Siyaset ile politikayı biri birine bağlayan çok hassas, denir ya kıldan ince kılıçtan kesin bir bağ vardır. Demokratik ideallerde siyasetin iktidarı için politikaya muhtaçlığı söz konusudur. Siyasetin merkezi beyinde, akıldadır. Bilgi, bilim, devlet statüsü, devletleşme zincirinde sıra bulur, kalıcı ilkeler taşır. Politikanın merkezi ise midede yuvalanmaktadır. Program, parti, hükümet silsilesinde sıraya girer, günü birliktir, kısa ömürlüdür, değişkendir. Siyasetçinin politikaya ihtiyacı vardır, ama her politika siyaseti taşıyamaz. Siyasetin hâkim olduğu politika düzgün işler; politikanın hâkim olduğu siyasetin omurgası her daim sakattır. Siyaset, düzgün politika, ariflerin, bilgelerin; çirkin politika; cehaletin, hıyanetin yaşam şeklini ifade eder…
Siyaset; fikir sistemlerini, idealleri, ülküleri tartışır, bilimsel veri üretir, çözüme odaklanır, vicdanlıdır. Politika; günlük yaşam üzerinden toplumsal değerleri kullanır, yıpratır, çıkarı uğruna siler, harcar, atar, acımasızdır. Aktif tartışma ortamında siyaset nadasa çekilmiş; politika ise boş arazide koşuşturmakta, takla atmaktadır. Ülke menfaatleri açısından bakıldığında ise bireyi taraf haline getirme arzusu taşımaktadır. Ya sağdasınızdır, ya da solda…
Sağcılık ve solculuğun Türk ülküsünde yeri yoktur. 1789 Fransız ihtilali peşinden Avrupa’da ortaya çıkmış ve tüm dünyayı sarsmaya ve sarmalamaya çalışmaktadır. Gelişmiş ülkelerin gelişmekte olan ülkeler üzerinde kurguladıkları senaryonun toplumdaki yansımasıdır. Türk milletinin bekası tarihinden gelen toplumsal uzlaşı ve sevgi kültürüne dayalı milli birlik idealinde bütünleşmesine bağlıdır. Siyaset; mideden değil; beyinden ses vermelidir…

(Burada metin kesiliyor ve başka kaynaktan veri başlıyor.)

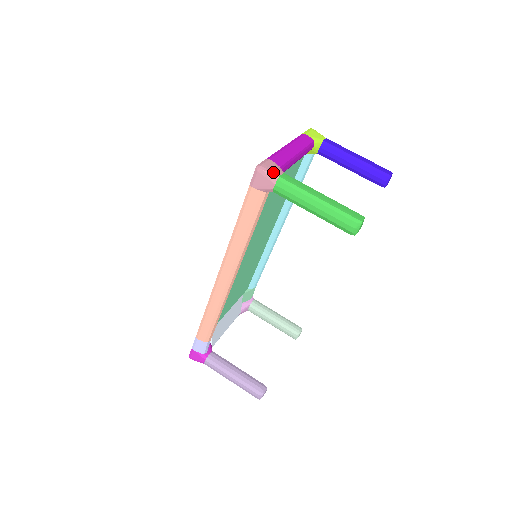
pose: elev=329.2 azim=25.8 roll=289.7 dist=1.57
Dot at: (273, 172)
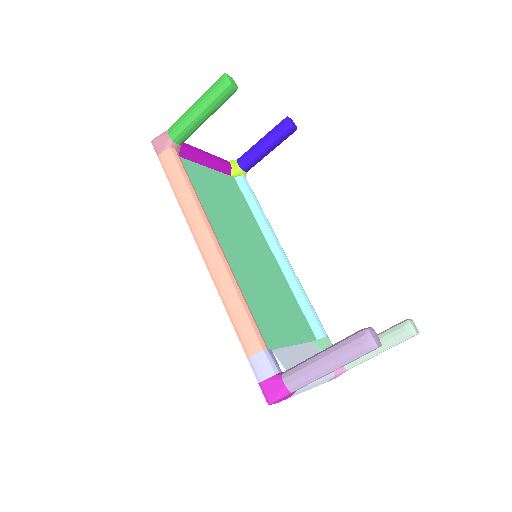
Dot at: (164, 134)
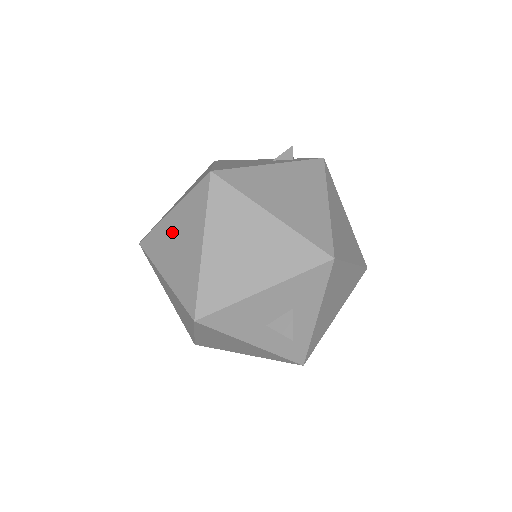
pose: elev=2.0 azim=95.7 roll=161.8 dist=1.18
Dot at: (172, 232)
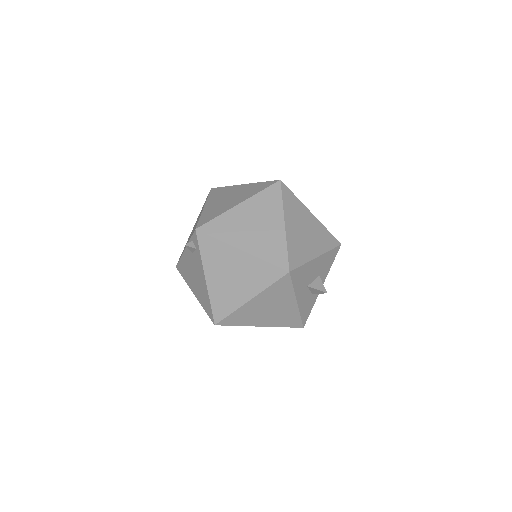
Dot at: (244, 218)
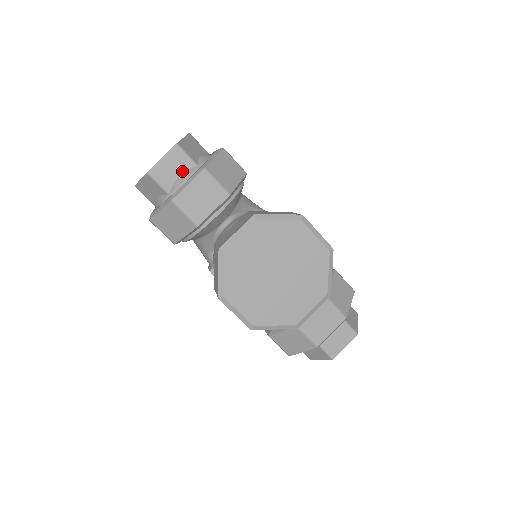
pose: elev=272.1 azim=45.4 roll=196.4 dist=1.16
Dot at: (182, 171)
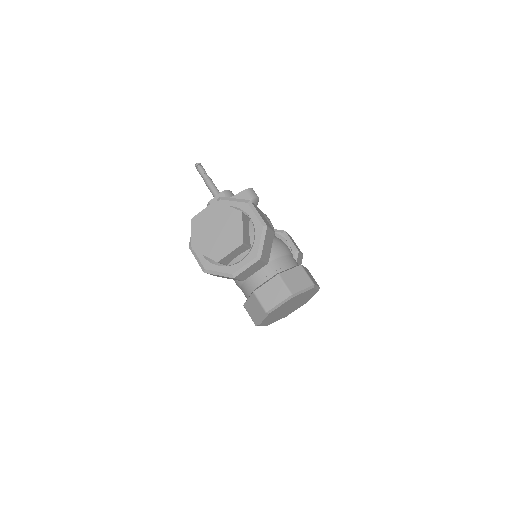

Türk ülküsünü turan idealizmi ile bütünleştiren ve dünya nizamıyla küreselleştiren milli kültür hâkimiyetinde “devlet ebedi müddet” ülküsüyle tanımlanır. Bu ülkülere ulaşabilmek için farklı yollar mevcuttur. Türk ülküsünün vizyonu Türkçülerin yaşadığı ülkelere göre nüans farklılıklarıyla karşılaşabilir. Suya atılan her taş düştüğü yer ve büyüklüğüne göre daire çizer…
“Türkiye cumhuriyetin devletini kuran Anadolu halkına büyük Türk milleti denir.” Bu çerçevede Anadolu’da Türklük saf kan değildir. Türk soyundan gelenler de vardır, başka soylardan gelenlerde. Ancak Türkiye cumhuriyeti devletine bağlı, Bayrağına saygılı, birlikte yaşama iradesi taşıyan, T.C. kimlikli herkes, Türk olarak tanımlanır ve devletin dili Türkçedir...
Türk soyundan gelmeyen Türkler olduğu gibi; İslâm diniyle tanışmamış Türkler de vardır. Turan birliği bunu ifade eder. Ancak Türk milletine hasımlık besleyenler sağ-sol diye bölemedikleri ülküyü, “Dinsiz Türkler, Müslüman Türkler, Türksüz Müslümanlar” şekliyle politize atomlara ayrıştırmak, yutmak istemektedirler. Bu yanlış akımlara kapılıp da hiziplik yaratan politika ülke çok tehlikelidir. Türk ülküsü, küreseldir, bütüncüldür. Çünkü Türklük kader, din tercihtir!..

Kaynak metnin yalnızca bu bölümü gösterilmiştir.